Raw data:
....................

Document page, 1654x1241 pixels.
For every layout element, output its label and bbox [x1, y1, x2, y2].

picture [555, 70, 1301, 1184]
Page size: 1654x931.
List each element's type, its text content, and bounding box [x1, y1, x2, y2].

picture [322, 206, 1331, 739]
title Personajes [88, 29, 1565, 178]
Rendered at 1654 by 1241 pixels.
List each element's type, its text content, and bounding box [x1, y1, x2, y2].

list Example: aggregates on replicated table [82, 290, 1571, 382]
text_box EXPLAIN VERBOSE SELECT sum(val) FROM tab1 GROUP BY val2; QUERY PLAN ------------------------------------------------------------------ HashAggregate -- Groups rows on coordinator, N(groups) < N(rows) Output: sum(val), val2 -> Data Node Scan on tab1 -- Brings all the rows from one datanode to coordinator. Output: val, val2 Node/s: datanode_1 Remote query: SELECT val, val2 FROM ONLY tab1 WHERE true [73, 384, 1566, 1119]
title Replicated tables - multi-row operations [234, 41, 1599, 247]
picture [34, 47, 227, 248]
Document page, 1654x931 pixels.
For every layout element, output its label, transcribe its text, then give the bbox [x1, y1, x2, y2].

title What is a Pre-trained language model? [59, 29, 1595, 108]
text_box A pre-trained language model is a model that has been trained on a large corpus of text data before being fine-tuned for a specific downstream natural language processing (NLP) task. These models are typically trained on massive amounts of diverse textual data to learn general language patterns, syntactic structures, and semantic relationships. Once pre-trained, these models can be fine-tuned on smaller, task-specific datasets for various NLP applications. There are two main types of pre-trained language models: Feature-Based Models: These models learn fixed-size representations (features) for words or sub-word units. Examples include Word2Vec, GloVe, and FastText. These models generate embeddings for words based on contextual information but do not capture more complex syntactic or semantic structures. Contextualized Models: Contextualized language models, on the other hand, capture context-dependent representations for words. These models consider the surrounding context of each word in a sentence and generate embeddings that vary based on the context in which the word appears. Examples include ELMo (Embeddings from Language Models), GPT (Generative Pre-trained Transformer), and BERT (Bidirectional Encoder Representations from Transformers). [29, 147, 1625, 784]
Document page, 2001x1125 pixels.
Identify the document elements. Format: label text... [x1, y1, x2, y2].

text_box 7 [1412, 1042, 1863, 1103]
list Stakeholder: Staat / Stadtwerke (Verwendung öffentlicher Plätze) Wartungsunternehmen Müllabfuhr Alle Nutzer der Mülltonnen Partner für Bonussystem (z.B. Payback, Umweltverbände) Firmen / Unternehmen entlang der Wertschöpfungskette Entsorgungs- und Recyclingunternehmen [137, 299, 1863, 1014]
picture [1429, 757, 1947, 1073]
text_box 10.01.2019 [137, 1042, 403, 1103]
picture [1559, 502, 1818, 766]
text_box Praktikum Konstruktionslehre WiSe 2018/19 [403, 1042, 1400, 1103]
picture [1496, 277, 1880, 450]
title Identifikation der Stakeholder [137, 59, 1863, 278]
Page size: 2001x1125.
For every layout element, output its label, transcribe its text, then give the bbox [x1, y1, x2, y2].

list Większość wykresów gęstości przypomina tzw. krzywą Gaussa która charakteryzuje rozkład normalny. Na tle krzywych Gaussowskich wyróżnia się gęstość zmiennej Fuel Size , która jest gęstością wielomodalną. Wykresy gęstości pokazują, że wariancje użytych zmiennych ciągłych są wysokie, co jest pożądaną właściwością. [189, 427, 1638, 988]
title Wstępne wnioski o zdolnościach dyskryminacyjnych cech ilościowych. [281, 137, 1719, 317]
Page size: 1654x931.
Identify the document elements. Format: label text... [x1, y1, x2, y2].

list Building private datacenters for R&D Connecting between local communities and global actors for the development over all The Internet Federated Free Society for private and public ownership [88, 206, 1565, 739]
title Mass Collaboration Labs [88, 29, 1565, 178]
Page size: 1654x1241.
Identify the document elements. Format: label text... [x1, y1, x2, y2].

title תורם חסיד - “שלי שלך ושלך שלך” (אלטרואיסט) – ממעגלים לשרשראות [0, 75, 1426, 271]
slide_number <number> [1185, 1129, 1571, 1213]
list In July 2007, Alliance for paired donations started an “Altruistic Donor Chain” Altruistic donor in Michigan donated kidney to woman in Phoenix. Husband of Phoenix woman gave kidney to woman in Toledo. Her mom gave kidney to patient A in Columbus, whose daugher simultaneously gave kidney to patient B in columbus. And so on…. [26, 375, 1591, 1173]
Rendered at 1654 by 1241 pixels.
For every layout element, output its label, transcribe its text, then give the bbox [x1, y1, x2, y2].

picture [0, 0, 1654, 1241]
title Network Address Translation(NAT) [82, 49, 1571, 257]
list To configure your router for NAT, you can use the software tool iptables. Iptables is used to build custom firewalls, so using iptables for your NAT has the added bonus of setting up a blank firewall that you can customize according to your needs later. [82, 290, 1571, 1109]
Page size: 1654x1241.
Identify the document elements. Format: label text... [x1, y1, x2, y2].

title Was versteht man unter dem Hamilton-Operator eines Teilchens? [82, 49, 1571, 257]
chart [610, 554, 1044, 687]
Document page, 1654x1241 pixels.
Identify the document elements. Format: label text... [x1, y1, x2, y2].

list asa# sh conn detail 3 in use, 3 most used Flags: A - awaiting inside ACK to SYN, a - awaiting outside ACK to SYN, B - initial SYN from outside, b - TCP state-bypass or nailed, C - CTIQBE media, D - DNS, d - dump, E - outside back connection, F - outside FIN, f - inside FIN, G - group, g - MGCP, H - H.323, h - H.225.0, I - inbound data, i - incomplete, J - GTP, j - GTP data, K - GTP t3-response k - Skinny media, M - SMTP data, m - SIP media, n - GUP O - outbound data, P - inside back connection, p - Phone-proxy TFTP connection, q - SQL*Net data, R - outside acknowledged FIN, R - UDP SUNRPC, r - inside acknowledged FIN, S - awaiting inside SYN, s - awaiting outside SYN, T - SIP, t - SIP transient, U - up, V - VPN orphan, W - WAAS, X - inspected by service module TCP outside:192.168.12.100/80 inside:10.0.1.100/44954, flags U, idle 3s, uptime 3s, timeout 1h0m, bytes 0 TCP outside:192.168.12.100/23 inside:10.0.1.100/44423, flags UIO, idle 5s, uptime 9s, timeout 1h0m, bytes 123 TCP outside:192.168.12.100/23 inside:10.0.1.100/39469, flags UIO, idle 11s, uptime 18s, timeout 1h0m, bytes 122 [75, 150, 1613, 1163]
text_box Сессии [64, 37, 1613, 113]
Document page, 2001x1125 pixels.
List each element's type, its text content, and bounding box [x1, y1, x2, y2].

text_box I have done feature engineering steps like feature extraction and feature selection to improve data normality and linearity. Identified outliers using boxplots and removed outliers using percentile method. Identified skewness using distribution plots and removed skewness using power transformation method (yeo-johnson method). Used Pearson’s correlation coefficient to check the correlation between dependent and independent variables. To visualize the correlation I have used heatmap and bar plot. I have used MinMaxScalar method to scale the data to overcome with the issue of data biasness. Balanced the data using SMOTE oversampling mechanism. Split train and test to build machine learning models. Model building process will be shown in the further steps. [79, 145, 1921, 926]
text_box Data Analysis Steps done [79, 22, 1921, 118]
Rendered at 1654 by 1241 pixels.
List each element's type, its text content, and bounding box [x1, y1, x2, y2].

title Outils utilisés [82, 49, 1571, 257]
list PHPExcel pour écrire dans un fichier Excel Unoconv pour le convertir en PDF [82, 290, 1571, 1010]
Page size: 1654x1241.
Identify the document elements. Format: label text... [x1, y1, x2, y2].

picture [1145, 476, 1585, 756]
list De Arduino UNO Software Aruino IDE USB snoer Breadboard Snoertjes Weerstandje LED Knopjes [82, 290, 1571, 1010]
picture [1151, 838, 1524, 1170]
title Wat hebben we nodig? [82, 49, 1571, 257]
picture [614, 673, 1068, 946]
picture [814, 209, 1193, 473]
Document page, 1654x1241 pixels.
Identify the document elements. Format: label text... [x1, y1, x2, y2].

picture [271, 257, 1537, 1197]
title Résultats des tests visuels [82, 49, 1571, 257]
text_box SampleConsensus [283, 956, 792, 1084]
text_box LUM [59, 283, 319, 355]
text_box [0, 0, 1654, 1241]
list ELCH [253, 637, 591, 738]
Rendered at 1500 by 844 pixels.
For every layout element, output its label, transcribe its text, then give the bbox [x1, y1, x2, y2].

....................

Task details:
Format the lines above as a JSON list of strings, one string per line, skipping blank lines. Include only the lines from the one with "Document page, 1654x931 pixels." up to and including the one with "title What is".

Correct output:
[
  "Document page, 1654x931 pixels.",
  "For every layout element, output its label, transcribe its text, then give the bbox [x1, y1, x2, y2].",
  "title What is a Pre-trained language model? [59, 29, 1595, 108]"
]